Our first tomato will be ripe soon. It's turning red. It's on an Early Girl plant we bought at a promotion at Home Depot in a gallon pot for about a dollar. The Ace we bought at the same time has good-sized fruit on it, too. I shaded the exposed ones yesterday with aluminum foil. Many of the other tomatoes bought as smaller plants also have fruit.

It's the fourth of June, and this is a late year for tomatoes here, but the fourth of June seems pretty early for a ripe tomato to people in most of the country.  The name of the Fourth of July tomato doesn't mean as much in areas like this as it does in the North, and it's not offered in nurseries here. I didn't grow it this year because I didn't start plants from seed. Tough skin, but does well in the heat here, becoming very sweet. But I may be planting Moravsky Div (Wonder of Moravia) as my really early tomato next year. Recommended by heirloom tomato expert Carolyn Male. Along with Bulgarian Triumph as a later, small, sweet tomato.

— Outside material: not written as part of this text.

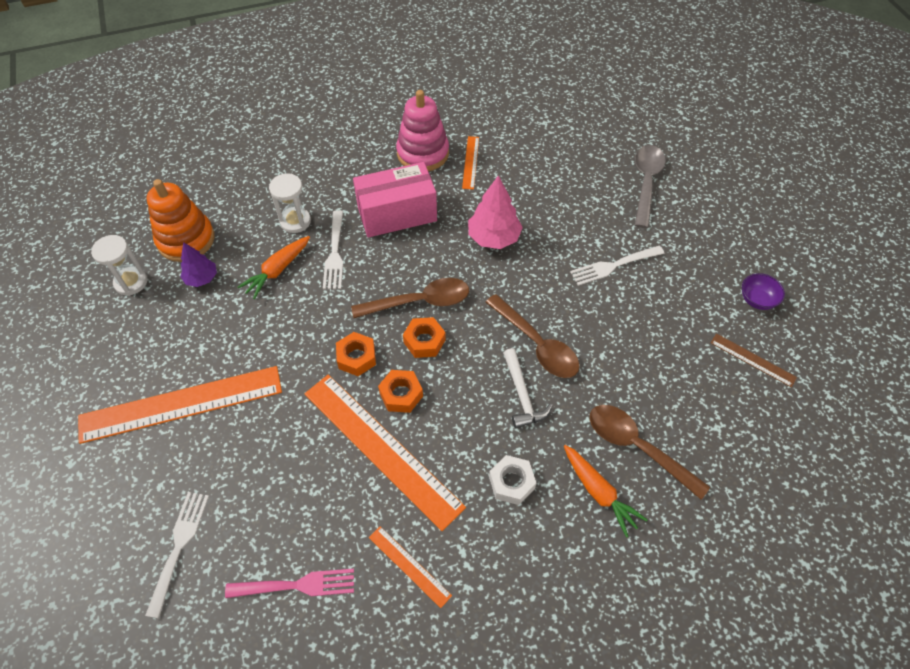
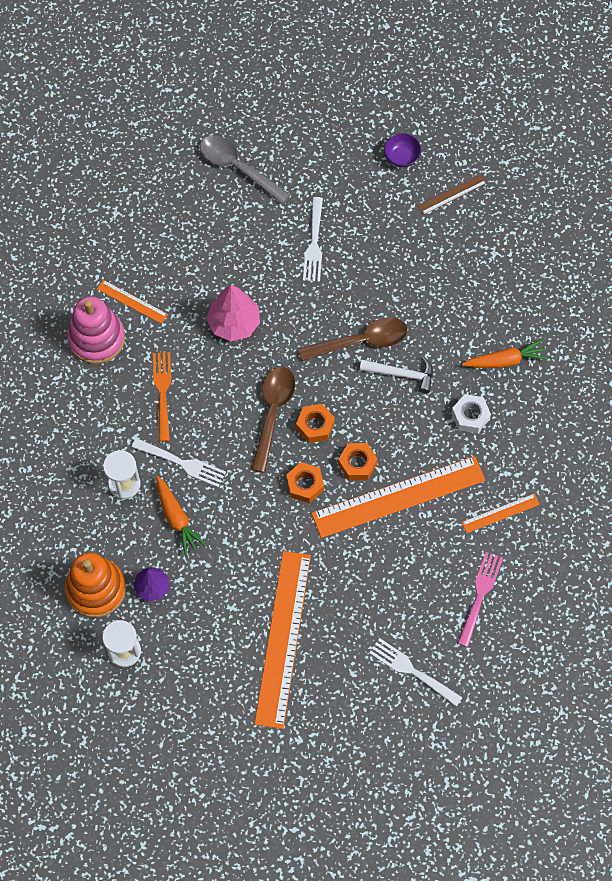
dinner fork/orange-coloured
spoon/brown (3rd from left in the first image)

The lanky potato-leafed plant I bought as an Early Girl has largely recovered from its early sickly appearance and has some small fruits on it. Though the plant is not what you would call "lush" at this point. It's probably the maternal parent of Early Girl, which is reported to be a potato-leafed cultivar. There were lots of potato-leafed plants among the Early Girls at nurseries and box stores this year. Somebody left some self-pollenized tomatoes on the plant during production of the hybrid seeds, apparently. I'm surprised that this doesn't happen more often.